Dos Santos, WO;Wasinski, F;Tavares, MR;Campos, AMP;Elias, CF;List, EO;Kopchick, JJ;Szawka, RE;Donato, J;
PMID: 35803590 | DOI: 10.1210/endocr/bqac103
Growth hormone (GH) acts in several hypothalamic neuronal populations to modulate metabolism and the autoregulation of GH secretion via negative-feedback loops. However, few studies have investigated whether GH receptor (GHR) expression in specific neuronal populations is required for the homeostatic control of GH secretion and energy homeostasis.

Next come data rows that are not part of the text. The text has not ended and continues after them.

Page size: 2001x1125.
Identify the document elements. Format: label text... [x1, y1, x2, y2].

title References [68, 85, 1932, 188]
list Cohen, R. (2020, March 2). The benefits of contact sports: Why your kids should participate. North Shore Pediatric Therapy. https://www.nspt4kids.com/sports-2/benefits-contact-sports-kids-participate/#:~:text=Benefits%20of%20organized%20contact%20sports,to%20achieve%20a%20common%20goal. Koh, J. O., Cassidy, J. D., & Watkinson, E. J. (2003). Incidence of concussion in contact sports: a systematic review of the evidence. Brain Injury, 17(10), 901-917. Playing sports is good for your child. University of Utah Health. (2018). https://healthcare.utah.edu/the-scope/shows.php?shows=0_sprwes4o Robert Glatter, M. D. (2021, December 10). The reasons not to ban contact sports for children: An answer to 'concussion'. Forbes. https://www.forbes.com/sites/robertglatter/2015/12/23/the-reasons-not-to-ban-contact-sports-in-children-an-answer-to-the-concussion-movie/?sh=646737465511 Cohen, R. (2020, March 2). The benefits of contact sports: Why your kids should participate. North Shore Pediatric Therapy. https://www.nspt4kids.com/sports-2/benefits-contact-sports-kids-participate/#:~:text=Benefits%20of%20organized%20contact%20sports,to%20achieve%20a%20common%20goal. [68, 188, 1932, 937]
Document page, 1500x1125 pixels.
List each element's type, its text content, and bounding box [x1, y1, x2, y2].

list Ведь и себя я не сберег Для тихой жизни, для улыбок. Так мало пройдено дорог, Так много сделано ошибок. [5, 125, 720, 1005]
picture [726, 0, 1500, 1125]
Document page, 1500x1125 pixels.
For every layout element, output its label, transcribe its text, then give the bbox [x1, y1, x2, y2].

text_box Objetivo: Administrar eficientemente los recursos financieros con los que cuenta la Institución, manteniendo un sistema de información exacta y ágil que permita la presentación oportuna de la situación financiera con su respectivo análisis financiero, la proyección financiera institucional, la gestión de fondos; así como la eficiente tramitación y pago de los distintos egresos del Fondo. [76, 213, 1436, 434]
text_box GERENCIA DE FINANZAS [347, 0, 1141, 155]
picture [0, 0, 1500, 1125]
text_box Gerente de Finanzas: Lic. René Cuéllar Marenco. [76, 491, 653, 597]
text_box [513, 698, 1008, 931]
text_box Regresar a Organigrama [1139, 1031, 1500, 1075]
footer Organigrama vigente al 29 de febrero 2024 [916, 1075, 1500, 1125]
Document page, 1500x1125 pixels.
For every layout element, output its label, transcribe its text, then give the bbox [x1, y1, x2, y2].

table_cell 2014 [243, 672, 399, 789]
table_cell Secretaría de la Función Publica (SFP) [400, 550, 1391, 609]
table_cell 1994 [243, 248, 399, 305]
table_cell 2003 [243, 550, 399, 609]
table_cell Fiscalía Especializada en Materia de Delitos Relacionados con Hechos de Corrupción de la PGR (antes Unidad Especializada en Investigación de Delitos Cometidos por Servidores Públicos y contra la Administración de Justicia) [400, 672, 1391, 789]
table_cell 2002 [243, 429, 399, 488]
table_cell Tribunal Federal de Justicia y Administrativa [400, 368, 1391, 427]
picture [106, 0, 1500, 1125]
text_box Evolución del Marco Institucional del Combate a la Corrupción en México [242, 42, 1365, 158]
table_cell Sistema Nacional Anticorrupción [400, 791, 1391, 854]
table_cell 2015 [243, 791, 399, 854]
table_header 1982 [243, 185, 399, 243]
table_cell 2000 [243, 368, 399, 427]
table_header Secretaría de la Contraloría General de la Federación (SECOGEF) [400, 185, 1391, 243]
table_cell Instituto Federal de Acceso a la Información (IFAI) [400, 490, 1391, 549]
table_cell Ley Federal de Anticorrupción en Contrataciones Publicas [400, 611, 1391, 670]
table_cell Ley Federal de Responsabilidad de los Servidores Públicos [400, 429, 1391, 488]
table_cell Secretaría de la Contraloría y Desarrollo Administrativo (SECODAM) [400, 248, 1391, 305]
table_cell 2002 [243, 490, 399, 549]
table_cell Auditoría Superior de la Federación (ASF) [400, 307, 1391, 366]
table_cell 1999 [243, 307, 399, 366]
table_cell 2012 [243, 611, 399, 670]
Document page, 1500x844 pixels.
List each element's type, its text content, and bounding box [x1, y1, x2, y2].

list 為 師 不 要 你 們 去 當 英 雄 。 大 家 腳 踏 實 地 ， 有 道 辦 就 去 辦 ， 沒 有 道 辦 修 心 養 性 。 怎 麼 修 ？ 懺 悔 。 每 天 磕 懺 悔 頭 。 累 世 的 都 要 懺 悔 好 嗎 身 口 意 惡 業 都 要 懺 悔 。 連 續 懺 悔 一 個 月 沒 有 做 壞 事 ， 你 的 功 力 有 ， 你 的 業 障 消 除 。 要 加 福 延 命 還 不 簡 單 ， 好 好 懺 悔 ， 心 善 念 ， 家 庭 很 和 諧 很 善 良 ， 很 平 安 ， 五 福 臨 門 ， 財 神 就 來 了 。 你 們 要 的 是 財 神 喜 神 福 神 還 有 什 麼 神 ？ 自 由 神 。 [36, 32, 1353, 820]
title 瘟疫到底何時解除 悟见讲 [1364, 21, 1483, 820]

In the present study, we investigated the consequences of the specific GHR ablation in GABAergic (VGAT-expressing) or glutamatergic (VGLUT2-expressing) cells. GHR ablation in GABAergic neurons led to increased GH secretion, lean mass, and body growth in male and female mice. VGAT-specific GHR knockout (KO) male mice also showed increased serum insulin-like growth factor-1, hypothalamic Ghrh, and hepatic Igf1 messenger RNA levels. In contrast, normal GH secretion, but reduced lean body mass, was observed in mice carrying GHR ablation in glutamatergic neurons. GHR ablation in GABAergic cells increased weight loss and led to decreased blood glucose levels during food restriction, whereas VGLUT2-specific GHR KO mice showed blunted feeding response to 2-deoxy-D-glucose both in males and females, and increased relative food intake, oxygen consumption, and serum leptin levels in male mice. Of note, VGLUT2-cre female mice, independently of GHR ablation, exhibited a previously unreported phenotype of mild reduction in body weight without further metabolic alterations. The autoregulation of GH secretion via negative-feedback loops requires GHR expression in GABAergic cells. Furthermore, GHR ablation in GABAergic and glutamatergic neuronal populations leads to distinct metabolic alterations. These findings contribute to the understanding of the neuronal populations responsible for mediating the neuroendocrine and metabolic effects of GH.